# My Horse does not like being the STALL



## Scoutrider (Jun 4, 2009)

Does she behave similarly if she's left behind outside? Is she quieter in the stall of there are other horses in the barn? Some horses are really herd bound, and others have no problems that way but are really anxious and uncomfortable in a stall situation. It sounds like yours is more herd bound.

To tackle the herd-bound problem, I would work her close to her "buddies," where she wants to be. Lunge her if you can, or ride her, just keep her feet moving fairly energetically. When she is focused on you and responding to your requests, trot her to the barn and put her in the stall, and let her rest there. You can pet her, talk to her, calm her, but if she would rather be with the other horses, cool. Pull her out of the stall and take her where she wants to be, then work, rest in the stall. In the stall, you can have hay and water available to her and allow her to eat or drink if she wants, whatever she wants to do to be comfortable. She'll eventually learn that it's a lot more work to be with her buddies than it is to be by herself. When she's at least somewhat calm away from her buds, I would say start feeding her regular meals away from the other horses.

You can start by just resting outside and away from her "buddies" if she's really giving you trouble. This method also is helpful for trailer loading (work outside, rest inside).

I hope that was somewhat helpful, good luck!


----------



## MyBoyPuck (Mar 27, 2009)

Is she in the barn all by herself? I don't know too many horses who wouldn't get nervous in that situation.


----------



## teddyboy (Aug 15, 2009)

Yes she is so herd bound. she can see the other horses.


----------



## MIEventer (Feb 15, 2009)

If she doesn't like being in a stall, then she doesn't like being in a stall. I have had TB's like that, and were much, much happier being left outside.

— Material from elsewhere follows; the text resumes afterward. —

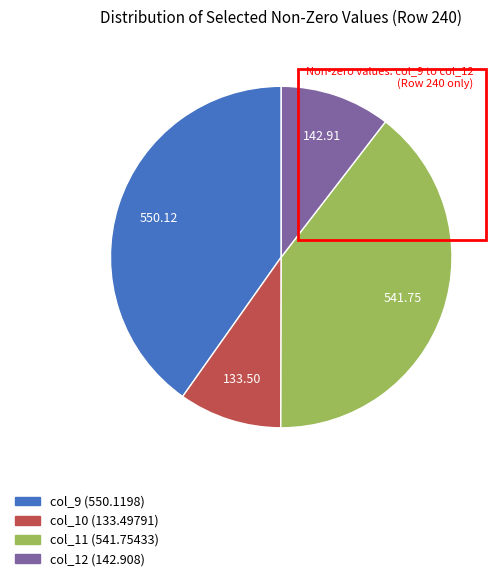

How many segments does this pie chart have?

4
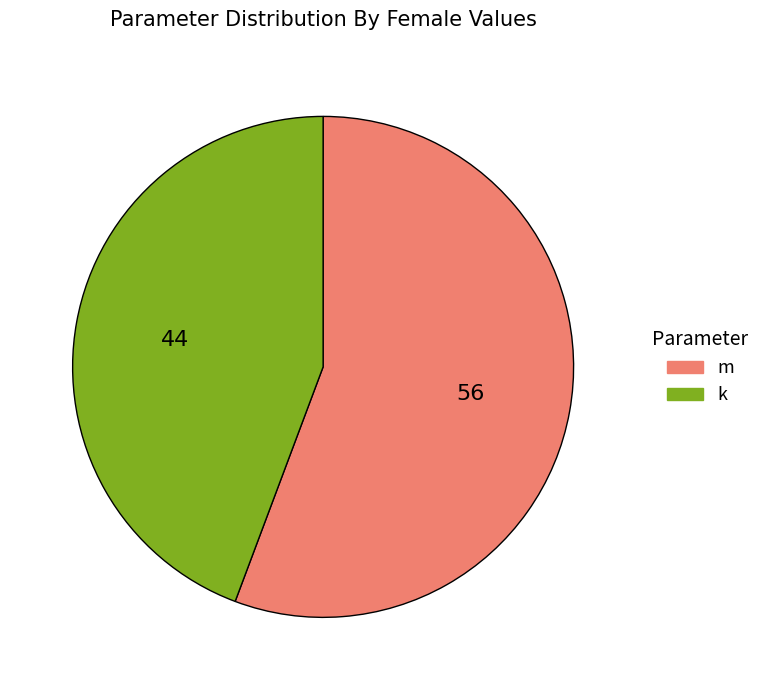

Is there a majority slice in this chart?

Yes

Leave her outside, that's what she wants. Don't force it. She is trying to tell you something, so listen.


----------



## PaintHorseMares (Apr 19, 2008)

Being stalled is another unnatural thing we ask of horses, just like being tied or being alone, and you approach it the same way, practice, patience, and time. Many lesson horses are brought from the pasture in the morning, stalled all day (except for lessons), and turned out in the evening, and they just become used to the routine.

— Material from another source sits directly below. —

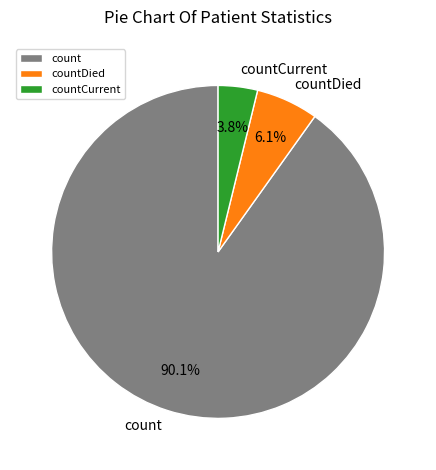

What is the ratio of the value at countCurrent to the value at countDied?

0.6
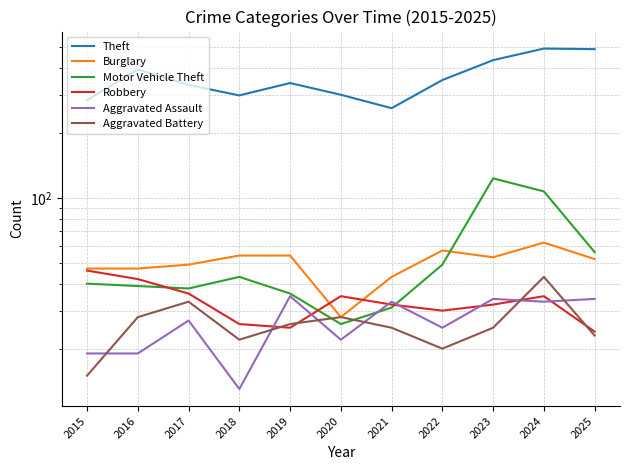

Which series has the largest range (max minus min)?

Theft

I agree with MIEventer...if she doesn't need to be stalled, why do it? (our mares are out 24x7).


----------



## kitten_Val (Apr 25, 2007)

Can you keep other horse in the next stall? I think it's the only way to go. Personally I don't think she gonna stop all that if you don't have her buddies nearby. My horses love their stalls but they always go together (except when my paint was sick, so I kept her in stall locked, but I let my other horse in/out her stall freely and she was in for the most time).


----------



## SallyRC123 (Aug 22, 2008)

If she is happier out then leave her out. I agree with MIEventer. Its much more natural for her to be in a paddock.


----------



## themacpack (Jul 16, 2009)

Why do you want her in the stall? Are you hoping to use the stall to cure the herd bound issue or are there other reasons you feel she needs to be stalled?
Honestly, the fact that she _can _see her herdmates is likely to contribute to her being more agitated, not calmed - they are out _there_ and she is in _here_, why would that do anything to settle her? Barring putting a companion in a stall next to her (where they can actually interact vs. seeing them a ways off), I would suggest no contact better than the limited view she has now if you are wanting her to settle. Or, you could look at why she is so unhappy in the stall and devise a new plan to address the issue you have with her herd bound nature that you can both be happier with.


----------



## Colesonfire (Aug 21, 2009)

Leaving an unwilling horse in a stall is a good way to have her pick up vices. Try what ScoutRider said, but if she still gets anxious in the barn, don't force her. Happy horses are much nicer than unhappy ones.


----------